Widely credited as the show that brought American TV into touch with fine art, David Lynch and Mark Frost’s sci-fi procedural super-soap also heralded a revolution in television storytelling. Melodramas such as Dallas and Dynasty had already shown that ongoing stories and cliffhanger endings weren’t an anathema to primetime popularity but Twin Peaks demonstrated that a single storyline could captivate audiences over a year of television. The question of ‘Who killed Laura Palmer?’ would have normally been answered in as little as 60 minutes of television but took over a year and half to be settled. Now detective programs all over the world from Denmark’s Forbrydelsen to Britain’s Broadchurch wear the season-long mystery as a badge of quality. In fact, it was only when Twin Peaks tied up the Laura Palmer case and pursued half-baked replacement storylines that the program was cancelled following its second season.

Cop Rock (ABC, 1990)

Cops Rock!

By 1990, producer Steven Bochco was already established as someone who mixed television genres but this medley of musical and police procedural was a step too far for most people when it aired. How times have changed. One of the biggest TV hits of recent years has been Glee, a high school dramedy liberally peppered with musical numbers and – as witnessed by Buffy the Vampire Slayer and How I Met Your Mother – it’s long been considered de rigueur for TV shows to have a musical episode. Of course, it’s one thing to have a show whose premise falls naturally into song and another to try to crowbar music into a decidedly spoken-word genre. It’s also worth remembering that what viewers enjoy about one-off musical episodes is their novelty and Cop Rock was relentlessly musical. It’s maybe why the show never lasted beyond 11 episodes.

Doctor Who: The Movie (Fox, 1996)

Before Dr. Phil there was…

The long-running cult UK science-fiction series had been off the air for 7 years when Fox decided to revive it as a show that could live in America and alongside stylish adult science-fiction like The X-Files.

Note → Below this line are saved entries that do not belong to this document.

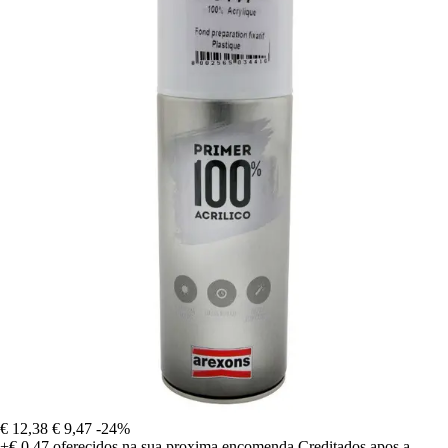
€ 12,38
€ 9,47
-24%
+€ 0,47
oferecidos na sua proxima encomenda
Creditados apos a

The feature-length pilot tried to keep one foot in both camps, playing as a continuation of the series rather than an American re-make while changing some of the key aspects of the programme’s mythology. Consequently, the revival alienated both the fan base and new audiences and the pilot was never picked up. The people behind the re-launched UK version of the program were obviously not as turned off as viewers at the time. New Doctor Who has taken on many of the US re-vamps, including its romantic predilections, focus on special effects and elaborate set design, and these have helped make it the international hit it is today.